Shenzhen police patrol neighborhoods in electric sedans. The postal service delivers mail in green-plated minivans. The transport commission says it is working this year to convert the fleet of sedans used for official city business to electric in coming years.
All told, China’s government has spent $59 billion in research funding, subsidies and procurements to promote the electric-vehicle industry — or 42 percent of the sector’s entire commercial activity, according to a 2018 report by Kennedy at the Center for Strategic and International Studies.
That dwarfs the expenditure by the United States and even European countries, which have some of the most generous plug-in incentives in the world. And that doesn’t count the powerful, nonfinancial incentives China has introduced for electric-car buyers. For instance, they can obtain license plates immediately, while consumers who buy gas guzzlers must wait years in some cases.
Although policy experts say the Chinese government has been instrumental in pushing forward the industry, many raise a familiar question: Is Beijing going too far to tip the scales?
New-energy vehicles, and specifically commercial vehicles such as buses, were one of 10 pillars of the “Made in China 2025” blueprint that has been criticized by the Trump administration as an example of what the White House terms unfair Chinese practices.
As trade frictions with Washington have worsened over the past year, China’s state media has shelved propaganda boasting of how the “2025” plan would help China dominate high-tech manufacturing. But China’s leaders have shown no signs of abandoning the underlying tactic of propping up strategic industries, U.S. officials who study Chinese industrial policy say.
Some U.S. and European executives worry China’s state-driven industry will produce a glut of cheap vehicles that will flood the world market and kill off international competitors. That’s what China’s heavily subsidized solar-panel industry did a decade ago.

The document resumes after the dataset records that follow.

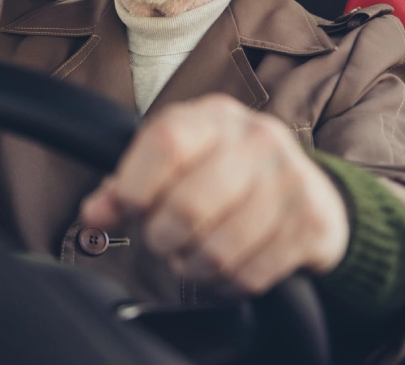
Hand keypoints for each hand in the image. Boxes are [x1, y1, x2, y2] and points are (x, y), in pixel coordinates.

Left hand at [80, 94, 348, 294]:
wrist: (308, 191)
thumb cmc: (222, 174)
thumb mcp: (173, 164)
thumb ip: (126, 186)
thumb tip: (93, 214)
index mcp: (212, 118)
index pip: (165, 143)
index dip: (135, 186)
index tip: (129, 209)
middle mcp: (255, 139)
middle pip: (188, 205)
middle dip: (161, 238)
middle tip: (162, 242)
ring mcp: (288, 180)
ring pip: (218, 250)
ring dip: (192, 267)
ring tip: (190, 258)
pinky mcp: (311, 224)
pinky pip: (250, 275)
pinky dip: (225, 285)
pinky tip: (224, 271)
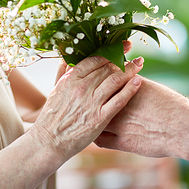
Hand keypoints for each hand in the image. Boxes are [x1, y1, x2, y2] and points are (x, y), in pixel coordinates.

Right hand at [28, 55, 143, 161]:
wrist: (49, 141)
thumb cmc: (52, 116)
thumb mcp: (55, 90)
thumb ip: (63, 72)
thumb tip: (68, 56)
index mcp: (71, 79)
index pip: (95, 59)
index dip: (110, 51)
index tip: (122, 46)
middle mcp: (82, 88)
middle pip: (108, 68)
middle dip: (123, 60)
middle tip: (135, 57)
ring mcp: (92, 102)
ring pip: (116, 80)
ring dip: (130, 70)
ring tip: (139, 65)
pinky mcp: (100, 117)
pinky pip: (119, 100)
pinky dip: (130, 89)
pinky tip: (139, 81)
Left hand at [95, 78, 187, 157]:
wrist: (184, 127)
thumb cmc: (171, 105)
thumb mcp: (149, 88)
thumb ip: (131, 84)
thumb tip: (122, 79)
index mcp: (125, 88)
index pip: (101, 82)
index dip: (95, 83)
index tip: (93, 84)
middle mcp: (118, 105)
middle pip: (94, 100)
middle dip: (88, 100)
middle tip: (85, 101)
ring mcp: (118, 125)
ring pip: (94, 120)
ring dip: (91, 118)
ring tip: (88, 117)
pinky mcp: (122, 143)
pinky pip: (100, 140)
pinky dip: (97, 136)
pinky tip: (98, 133)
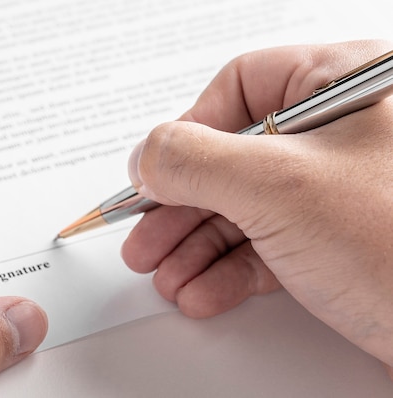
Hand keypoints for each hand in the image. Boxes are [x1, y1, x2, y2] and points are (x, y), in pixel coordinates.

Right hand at [121, 40, 392, 372]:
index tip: (153, 174)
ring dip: (196, 245)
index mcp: (342, 87)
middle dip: (181, 206)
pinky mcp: (339, 241)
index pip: (240, 88)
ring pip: (245, 207)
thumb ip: (195, 161)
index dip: (187, 131)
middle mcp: (342, 134)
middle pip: (233, 156)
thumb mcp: (278, 187)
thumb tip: (147, 157)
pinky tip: (203, 291)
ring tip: (166, 275)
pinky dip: (228, 270)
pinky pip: (268, 245)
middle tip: (144, 237)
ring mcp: (339, 192)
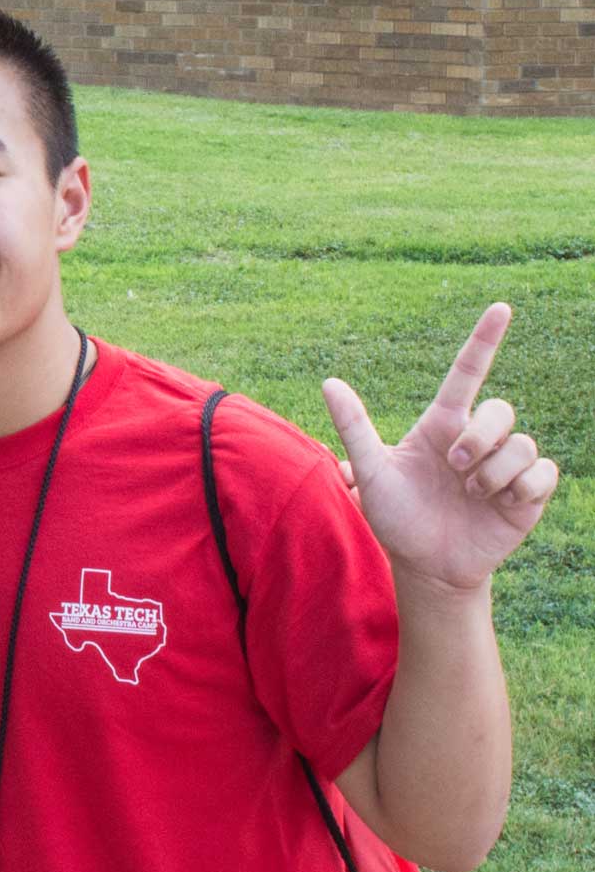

Chinese analysts, meanwhile, worry that the top-down, subsidy-fueled approach produces substantial waste and not enough world-class innovation.
“China has the largest volume of sales, but we don’t have much confidence in our technology,” said Qiu Kaijun, editor of the website Electric Vehicle Observer. “It’s far too early to say that China has already won.”
On the streets of Shenzhen, there are other signs that going electric by diktat can sometimes be bumpy. Taxi drivers say they were forced to put down deposits of more than $4,500 for new vehicles when the government mandated the electric conversion, a significant cost for many struggling to make ends meet.
The new BYD electric taxis — at least early models — also had unpredictable brakes, and charging is a major headache. Although the government has built thousands of charging stations, there are not nearly enough spaces in central areas to serve taxi drivers.
“Whenever I have to charge, I get angry,” said taxi driver Song Guiqing, as he cruised along Shenzhen Bay. “If you want to charge downtown during peak hours, forget about it.”
Within public transport circles, however, Shenzhen is considered something of a pacesetter.
Joseph Ma, deputy general manager of the semiprivate Shenzhen Bus Group, the city’s largest bus and taxi operator, said he frequently hosts transportation officials from Japan, India, Spain, England, California, New York — all over the world.
“They always ask: ‘How did you do it?’ ” Ma said. “I say, ‘Coordination and subsidies.’ ”
Lyric Li in Beijing contributed to this report.